A Conceptual Model to Guide AI Risk Governance Strategies
Introduction
In recent years, risk mitigation has grown increasingly salient in the AI governance landscape. Across the world, both countries and multilateral organizations have progressed from high-level statements about the risks posed by AI to adopting frameworks, laws, and policies that clarify the rights and values that AI developers and users ought to respect.
Key examples include:
- European Union Artificial Intelligence Act (Regulation (EU) 2024/1689)
- Rules from the Biden-Harris Administration governing federal agencies’ use of AI
- A unanimous United Nations General Assembly resolution on trustworthy AI (UN G.A. Res. 78/265)
These policies articulate the public interest that needs to be protected against AI risks, leading to the establishment of new AI safety institutes aimed at developing responsible design, evaluation, and use of AI.
Concerns About AI Capabilities
Policymakers and stakeholders are increasingly worried about the growing capabilities of AI models. Consequently, many emerging AI risk management actions focus on:
- Improved testing and evaluation of AI models
- Safeguards on model inputs and outputs
- Limiting access to AI model weights
Supporters of a model-centric governance approach argue that interventions during the model training and release stages can help reduce downstream risks, particularly the misuse of generative AI models. However, some critics contend that this approach is infeasible and can hinder innovation and economic competition.
The Need for a Conceptual Framework
The current lack of a conceptual framework hampers AI risk management by limiting methods, tools, and expertise. This paper aims to structure the ongoing debate on AI risk management by assessing intervention points in the sociotechnical system.

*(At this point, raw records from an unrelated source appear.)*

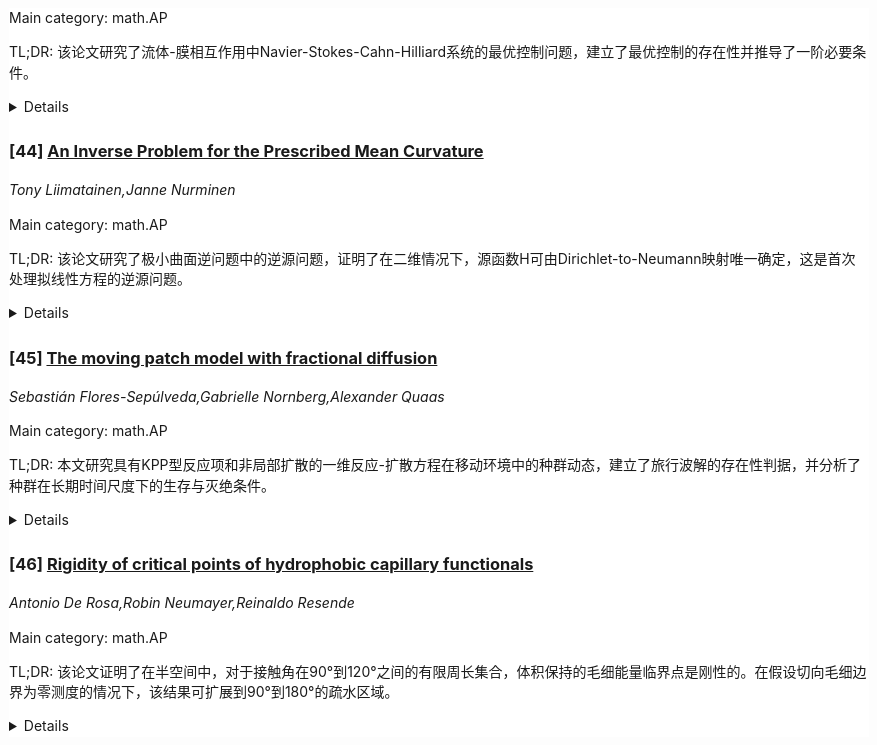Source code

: Main category: math.AP

TL;DR: 该论文研究了流体-膜相互作用中Navier-Stokes-Cahn-Hilliard系统的最优控制问题，建立了最优控制的存在性并推导了一阶必要条件。


<details><summary>Details</summary></details>


### [44] [An Inverse Problem for the Prescribed Mean Curvature](https://arxiv.org/abs/2509.22078)
*Tony Liimatainen,Janne Nurminen*

Main category: math.AP

TL;DR: 该论文研究了极小曲面逆问题中的逆源问题，证明了在二维情况下，源函数H可由Dirichlet-to-Neumann映射唯一确定，这是首次处理拟线性方程的逆源问题。


<details><summary>Details</summary></details>


### [45] [The moving patch model with fractional diffusion](https://arxiv.org/abs/2509.22234)
*Sebastián Flores-Sepúlveda,Gabrielle Nornberg,Alexander Quaas*

Main category: math.AP

TL;DR: 本文研究具有KPP型反应项和非局部扩散的一维反应-扩散方程在移动环境中的种群动态，建立了旅行波解的存在性判据，并分析了种群在长期时间尺度下的生存与灭绝条件。


<details><summary>Details</summary></details>


### [46] [Rigidity of critical points of hydrophobic capillary functionals](https://arxiv.org/abs/2509.22532)
*Antonio De Rosa,Robin Neumayer,Reinaldo Resende*

Main category: math.AP

TL;DR: 该论文证明了在半空间中，对于接触角在90°到120°之间的有限周长集合，体积保持的毛细能量临界点是刚性的。在假设切向毛细边界为零测度的情况下，该结果可扩展到90°到180°的疏水区域。


<details>
  <summary>Details</summary>
Motivation: 研究毛细能量临界点的刚性性质，特别是在有限周长集合中，无需结构或正则性假设，扩展对毛细现象的理论理解。

Method: 使用有限周长集合的几何测度论方法，分析体积保持的毛细能量临界点，考虑接触角条件和边界假设。

Result: 证明了在90°-120°接触角范围内，临界点是刚性的；在切向边界为零测度的假设下，结果扩展到90°-180°的疏水区域；并在密度下界假设下建立了各向异性对应结果。

Conclusion: 该研究为毛细能量临界点的刚性提供了严格的理论基础，扩展了现有结果的应用范围，特别是在疏水区域和各向异性情况下的推广。

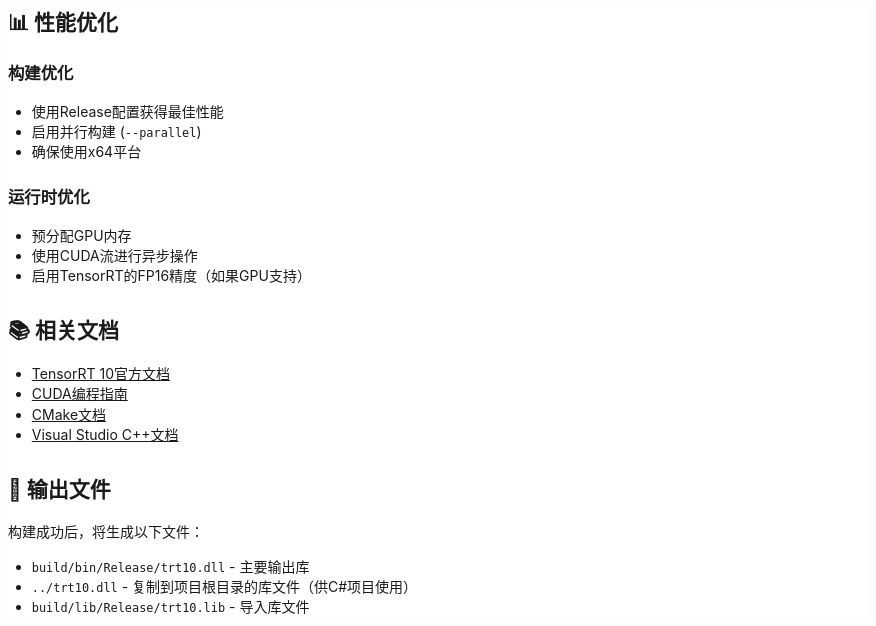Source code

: ## 📊 性能优化

### 构建优化
- 使用Release配置获得最佳性能
- 启用并行构建 (`--parallel`)
- 确保使用x64平台

### 运行时优化
- 预分配GPU内存
- 使用CUDA流进行异步操作
- 启用TensorRT的FP16精度（如果GPU支持）

## 📚 相关文档

- [TensorRT 10官方文档](https://docs.nvidia.com/deeplearning/tensorrt/)
- [CUDA编程指南](https://docs.nvidia.com/cuda/)
- [CMake文档](https://cmake.org/documentation/)
- [Visual Studio C++文档](https://docs.microsoft.com/en-us/cpp/)

## 🔄 输出文件

构建成功后，将生成以下文件：
- `build/bin/Release/trt10.dll` - 主要输出库
- `../trt10.dll` - 复制到项目根目录的库文件（供C#项目使用）
- `build/lib/Release/trt10.lib` - 导入库文件 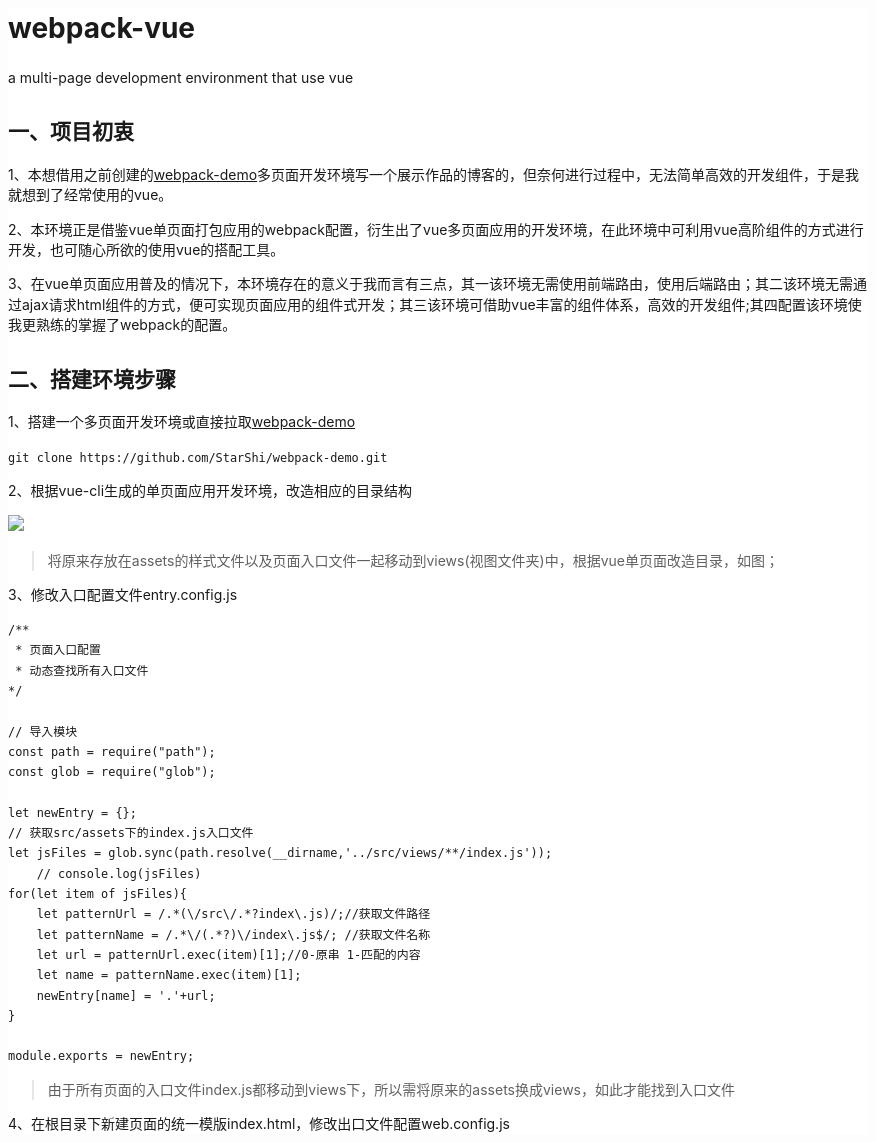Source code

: # webpack-vue
a multi-page development environment that use vue

## 一、项目初衷

1、本想借用之前创建的[webpack-demo](http://github.com/StarShi/webpack-demo)多页面开发环境写一个展示作品的博客的，但奈何进行过程中，无法简单高效的开发组件，于是我就想到了经常使用的vue。

2、本环境正是借鉴vue单页面打包应用的webpack配置，衍生出了vue多页面应用的开发环境，在此环境中可利用vue高阶组件的方式进行开发，也可随心所欲的使用vue的搭配工具。

3、在vue单页面应用普及的情况下，本环境存在的意义于我而言有三点，其一该环境无需使用前端路由，使用后端路由；其二该环境无需通过ajax请求html组件的方式，便可实现页面应用的组件式开发；其三该环境可借助vue丰富的组件体系，高效的开发组件;其四配置该环境使我更熟练的掌握了webpack的配置。

## 二、搭建环境步骤

1、搭建一个多页面开发环境或直接拉取[webpack-demo](http://github.com/StarShi/webpack-demo)

	git clone https://github.com/StarShi/webpack-demo.git

2、根据vue-cli生成的单页面应用开发环境，改造相应的目录结构

![](https://i.imgur.com/0h0spKs.png)

> 将原来存放在assets的样式文件以及页面入口文件一起移动到views(视图文件夹)中，根据vue单页面改造目录，如图；

3、修改入口配置文件entry.config.js

	/**
	 * 页面入口配置
	 * 动态查找所有入口文件
	*/
	
	// 导入模块
	const path = require("path");
	const glob = require("glob");
	
	let newEntry = {};
	// 获取src/assets下的index.js入口文件
	let jsFiles = glob.sync(path.resolve(__dirname,'../src/views/**/index.js'));
		// console.log(jsFiles)
	for(let item of jsFiles){
		let patternUrl = /.*(\/src\/.*?index\.js)/;//获取文件路径
		let patternName = /.*\/(.*?)\/index\.js$/; //获取文件名称
		let url = patternUrl.exec(item)[1];//0-原串 1-匹配的内容
		let name = patternName.exec(item)[1];
		newEntry[name] = '.'+url;
	}
	
	module.exports = newEntry;

>由于所有页面的入口文件index.js都移动到views下，所以需将原来的assets换成views，如此才能找到入口文件

4、在根目录下新建页面的统一模版index.html，修改出口文件配置web.config.js

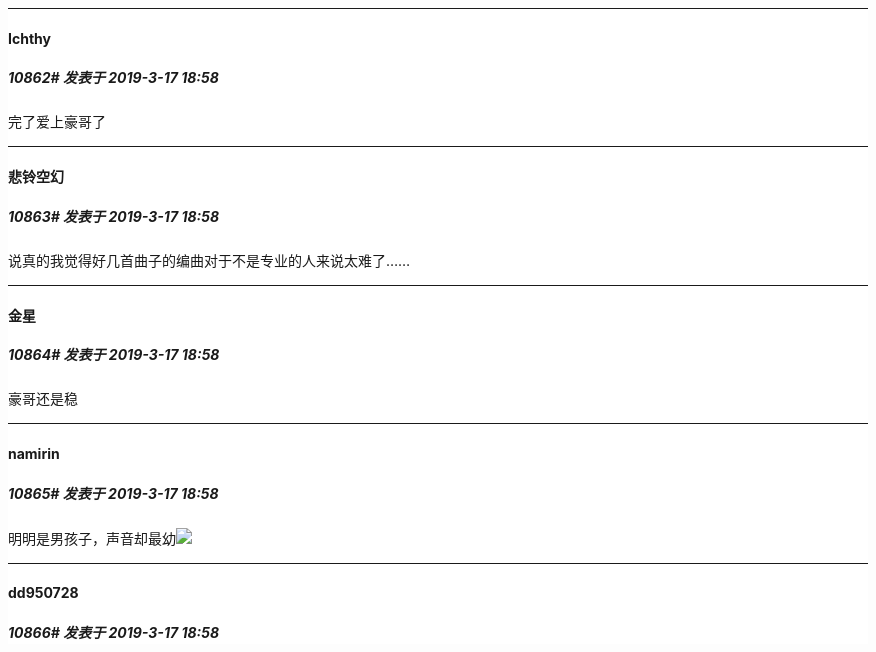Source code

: 



-----

####  Ichthy  
##### 10862#       发表于 2019-3-17 18:58




完了爱上豪哥了







-----

####  悲铃空幻  
##### 10863#       发表于 2019-3-17 18:58




说真的我觉得好几首曲子的编曲对于不是专业的人来说太难了……







-----

####  金星  
##### 10864#       发表于 2019-3-17 18:58




豪哥还是稳







-----

####  namirin  
##### 10865#       发表于 2019-3-17 18:58




明明是男孩子，声音却最幼<img src="https://static.saraba1st.com/image/smiley/face2017/068.png" referrerpolicy="no-referrer">







-----

####  dd950728  
##### 10866#       发表于 2019-3-17 18:58
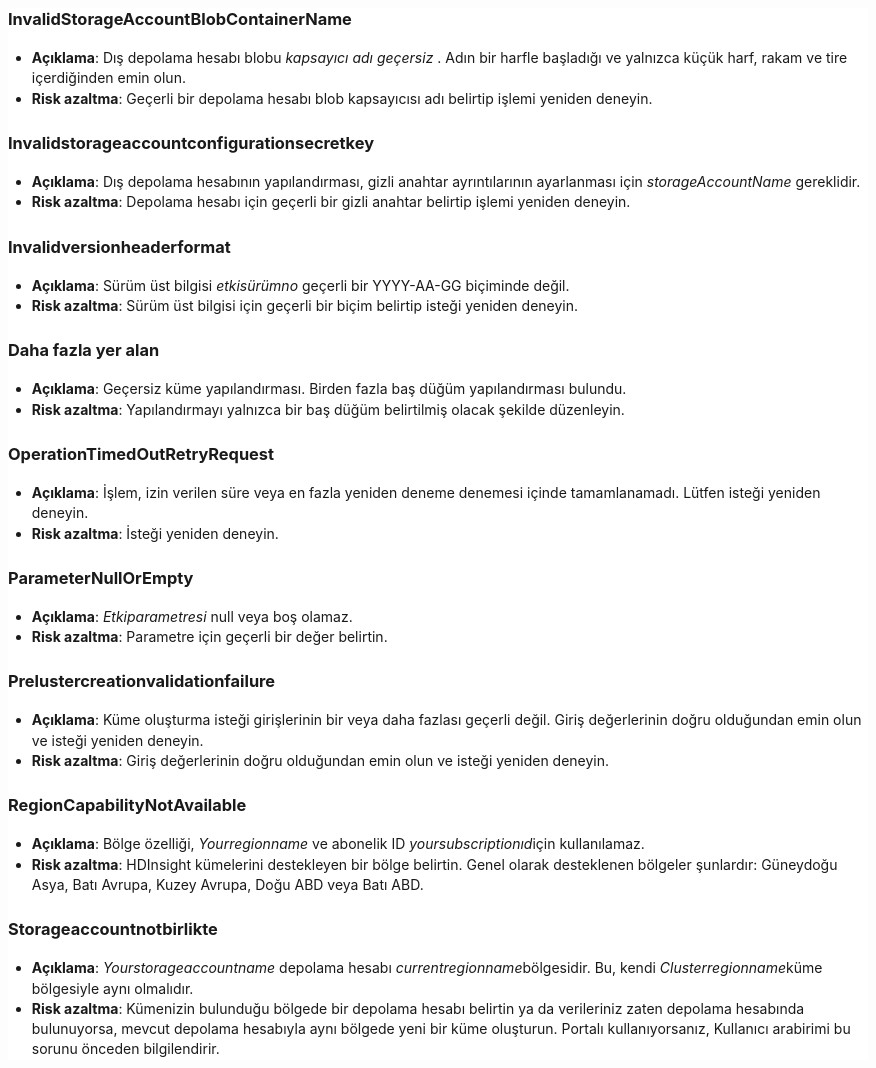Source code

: ### <a id="InvalidStorageAccountBlobContainerName"></a>InvalidStorageAccountBlobContainerName
* **Açıklama**: Dış depolama hesabı blobu *kapsayıcı adı geçersiz* . Adın bir harfle başladığı ve yalnızca küçük harf, rakam ve tire içerdiğinden emin olun.  
* **Risk azaltma**: Geçerli bir depolama hesabı blob kapsayıcısı adı belirtip işlemi yeniden deneyin.

### <a id="InvalidStorageAccountConfigurationSecretKey"></a>Invalidstorageaccountconfigurationsecretkey
* **Açıklama**: Dış depolama hesabının yapılandırması, gizli anahtar ayrıntılarının ayarlanması için *storageAccountName* gereklidir.  
* **Risk azaltma**: Depolama hesabı için geçerli bir gizli anahtar belirtip işlemi yeniden deneyin.

### <a id="InvalidVersionHeaderFormat"></a>Invalidversionheaderformat
* **Açıklama**: Sürüm üst bilgisi *etkisürümno* geçerli bir YYYY-AA-GG biçiminde değil.  
* **Risk azaltma**: Sürüm üst bilgisi için geçerli bir biçim belirtip isteği yeniden deneyin.

### <a id="MoreThanOneHeadNode"></a>Daha fazla yer alan
* **Açıklama**: Geçersiz küme yapılandırması. Birden fazla baş düğüm yapılandırması bulundu.  
* **Risk azaltma**: Yapılandırmayı yalnızca bir baş düğüm belirtilmiş olacak şekilde düzenleyin.

### <a id="OperationTimedOutRetryRequest"></a>OperationTimedOutRetryRequest
* **Açıklama**: İşlem, izin verilen süre veya en fazla yeniden deneme denemesi içinde tamamlanamadı. Lütfen isteği yeniden deneyin.  
* **Risk azaltma**: İsteği yeniden deneyin.

### <a id="ParameterNullOrEmpty"></a>ParameterNullOrEmpty
* **Açıklama**: *Etkiparametresi* null veya boş olamaz.  
* **Risk azaltma**: Parametre için geçerli bir değer belirtin.

### <a id="PreClusterCreationValidationFailure"></a>Prelustercreationvalidationfailure
* **Açıklama**: Küme oluşturma isteği girişlerinin bir veya daha fazlası geçerli değil. Giriş değerlerinin doğru olduğundan emin olun ve isteği yeniden deneyin.  
* **Risk azaltma**: Giriş değerlerinin doğru olduğundan emin olun ve isteği yeniden deneyin.

### <a id="RegionCapabilityNotAvailable"></a>RegionCapabilityNotAvailable
* **Açıklama**: Bölge özelliği, *Yourregionname* ve abonelik ID *yoursubscriptionıd*için kullanılamaz.  
* **Risk azaltma**: HDInsight kümelerini destekleyen bir bölge belirtin. Genel olarak desteklenen bölgeler şunlardır: Güneydoğu Asya, Batı Avrupa, Kuzey Avrupa, Doğu ABD veya Batı ABD.

### <a id="StorageAccountNotColocated"></a>Storageaccountnotbirlikte
* **Açıklama**: *Yourstorageaccountname* depolama hesabı *currentregionname*bölgesidir. Bu, kendi *Clusterregionname*küme bölgesiyle aynı olmalıdır.  
* **Risk azaltma**: Kümenizin bulunduğu bölgede bir depolama hesabı belirtin ya da verileriniz zaten depolama hesabında bulunuyorsa, mevcut depolama hesabıyla aynı bölgede yeni bir küme oluşturun. Portalı kullanıyorsanız, Kullanıcı arabirimi bu sorunu önceden bilgilendirir.
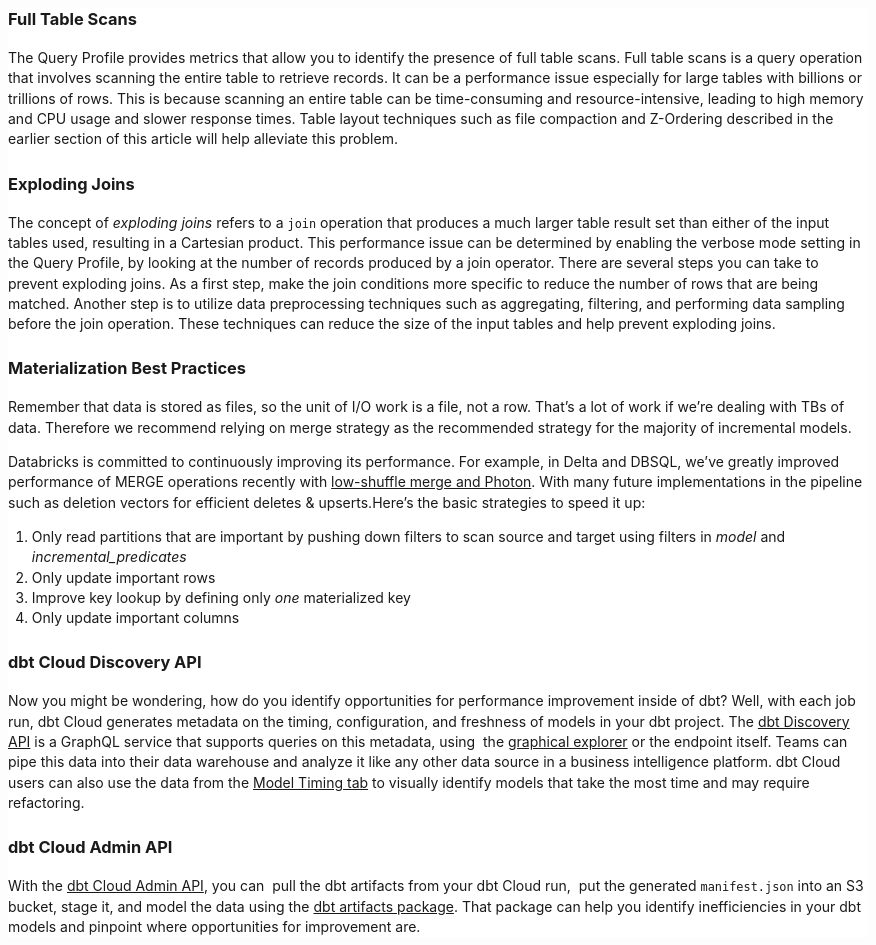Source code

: ### Full Table Scans

The Query Profile provides metrics that allow you to identify the presence of full table scans. Full table scans is a query operation that involves scanning the entire table to retrieve records. It can be a performance issue especially for large tables with billions or trillions of rows. This is because scanning an entire table can be time-consuming and resource-intensive, leading to high memory and CPU usage and slower response times. Table layout techniques such as file compaction and Z-Ordering described in the earlier section of this article will help alleviate this problem.

### Exploding Joins

The concept of _exploding joins_ refers to a `join` operation that produces a much larger table result set than either of the input tables used, resulting in a Cartesian product. This performance issue can be determined by enabling the verbose mode setting in the Query Profile, by looking at the number of records produced by a join operator. There are several steps you can take to prevent exploding joins. As a first step, make the join conditions more specific to reduce the number of rows that are being matched. Another step is to utilize data preprocessing techniques such as aggregating, filtering, and performing data sampling before the join operation. These techniques can reduce the size of the input tables and help prevent exploding joins.

### Materialization Best Practices  

Remember that data is stored as files, so the unit of I/O work is a file, not a row. That’s a lot of work if we’re dealing with TBs of data. Therefore we recommend relying on merge strategy as the recommended strategy for the majority of incremental models.

Databricks is committed to continuously improving its performance. For example, in Delta and DBSQL, we’ve greatly improved performance of MERGE operations recently with [low-shuffle merge and Photon](https://www.databricks.com/blog/2022/10/17/faster-merge-performance-low-shuffle-merge-and-photon.html). With many future implementations in the pipeline such as deletion vectors for efficient deletes & upserts.Here’s the basic strategies to speed it up:

1. Only read partitions that are important by pushing down filters to scan source and target using filters in *model* and *incremental_predicates*
2. Only update important rows
3. Improve key lookup by defining only *one* materialized key
4. Only update important columns

### dbt Cloud Discovery API

Now you might be wondering, how do you identify opportunities for performance improvement inside of dbt? Well, with each job run, dbt Cloud generates metadata on the timing, configuration, and freshness of models in your dbt project. The [dbt Discovery API](/docs/dbt-cloud-apis/discovery-api) is a GraphQL service that supports queries on this metadata, using  the [graphical explorer](https://metadata.cloud.getdbt.com/graphiql) or the endpoint itself. Teams can pipe this data into their data warehouse and analyze it like any other data source in a business intelligence platform. dbt Cloud users can also use the data from the [Model Timing tab](/docs/deploy/run-visibility#model-timing) to visually identify models that take the most time and may require refactoring.

### dbt Cloud Admin API

With the [dbt Cloud Admin API](/docs/dbt-cloud-apis/admin-cloud-api), you can  pull the dbt artifacts from your dbt Cloud run,  put the generated `manifest.json` into an S3 bucket, stage it, and model the data using the [dbt artifacts package](https://hub.getdbt.com/brooklyn-data/dbt_artifacts/latest/). That package can help you identify inefficiencies in your dbt models and pinpoint where opportunities for improvement are.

AI risk management must focus on protecting public rights and safety. The paper argues for the need to recenter the prevention of harms at the sociotechnical level, acknowledging that only a comprehensive understanding of system components can effectively mitigate risks.
Key Analytic Shifts
Part I discusses various AI risk management frameworks, contrasting their focus on technical systems and highlighting their limitations. The frameworks include:
- The EU AI Act
- U.S. guidance on responsible AI use
- The UK’s AI Security Institute research agenda
- The NIST AI Risk Management Framework
Part II introduces the proposed conceptual framework, advocating for:
- A sociotechnical approach to risk management
- A preference for interventions aimed at preventing harms rather than merely reducing future hazards
Example Case Study
Part III examines a specific instance of AI risk related to image-based sexual abuse, showcasing how the proposed framework can mitigate risks effectively.
Recommendations to Policymakers
Part IV outlines four key recommendations:
- Develop a sociotechnical system map to identify relevant components related to the harm being investigated.
- Task deployers of AI systems with assessing and mitigating specific use case risks.
- Reduce reliance on developers for independent risk mitigation activities.
- Invest in the infrastructure necessary for sociotechnical evaluations and the range of risk mitigation techniques.
Limitations of Current AI Governance Frameworks
While new governance efforts aim to manage AI risks, several weaknesses persist:
- Insufficient attention to the relationality of risk
- Over-reliance on developers for risk management
- Emphasis on technocratic tools
- Model-centric mitigations that fail to address real-world harms
The article emphasizes that harms are often a product of complex interactions within sociotechnical systems rather than merely the capabilities of individual AI models. A comprehensive understanding of these interactions is crucial for effective risk management.